> **PROBLEM STATEMENT**:
Rewrite every one of the entries, changing "top-left" to "upper-left" and leaving the rest untouched.

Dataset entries

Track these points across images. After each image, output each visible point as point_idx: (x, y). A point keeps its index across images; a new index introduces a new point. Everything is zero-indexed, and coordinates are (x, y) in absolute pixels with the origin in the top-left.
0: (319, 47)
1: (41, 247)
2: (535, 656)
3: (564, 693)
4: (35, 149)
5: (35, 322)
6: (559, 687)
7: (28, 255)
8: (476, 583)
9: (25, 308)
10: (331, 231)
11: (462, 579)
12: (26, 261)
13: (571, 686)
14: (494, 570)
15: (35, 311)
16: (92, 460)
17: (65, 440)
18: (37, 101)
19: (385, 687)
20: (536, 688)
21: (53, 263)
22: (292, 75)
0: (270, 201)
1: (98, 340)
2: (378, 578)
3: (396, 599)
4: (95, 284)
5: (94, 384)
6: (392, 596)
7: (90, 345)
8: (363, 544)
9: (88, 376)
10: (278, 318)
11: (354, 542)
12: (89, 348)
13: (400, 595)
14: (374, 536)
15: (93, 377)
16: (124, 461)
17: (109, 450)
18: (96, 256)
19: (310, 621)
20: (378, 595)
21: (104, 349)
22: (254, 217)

> **SOLUTION TO THE PROBLEM**:
Track these points across images. After each image, output each visible point as point_idx: (x, y). A point keeps its index across images; a new index introduces a new point. Everything is zero-indexed, and coordinates are (x, y) in absolute pixels with the origin in the upper-left.
0: (319, 47)
1: (41, 247)
2: (535, 656)
3: (564, 693)
4: (35, 149)
5: (35, 322)
6: (559, 687)
7: (28, 255)
8: (476, 583)
9: (25, 308)
10: (331, 231)
11: (462, 579)
12: (26, 261)
13: (571, 686)
14: (494, 570)
15: (35, 311)
16: (92, 460)
17: (65, 440)
18: (37, 101)
19: (385, 687)
20: (536, 688)
21: (53, 263)
22: (292, 75)
0: (270, 201)
1: (98, 340)
2: (378, 578)
3: (396, 599)
4: (95, 284)
5: (94, 384)
6: (392, 596)
7: (90, 345)
8: (363, 544)
9: (88, 376)
10: (278, 318)
11: (354, 542)
12: (89, 348)
13: (400, 595)
14: (374, 536)
15: (93, 377)
16: (124, 461)
17: (109, 450)
18: (96, 256)
19: (310, 621)
20: (378, 595)
21: (104, 349)
22: (254, 217)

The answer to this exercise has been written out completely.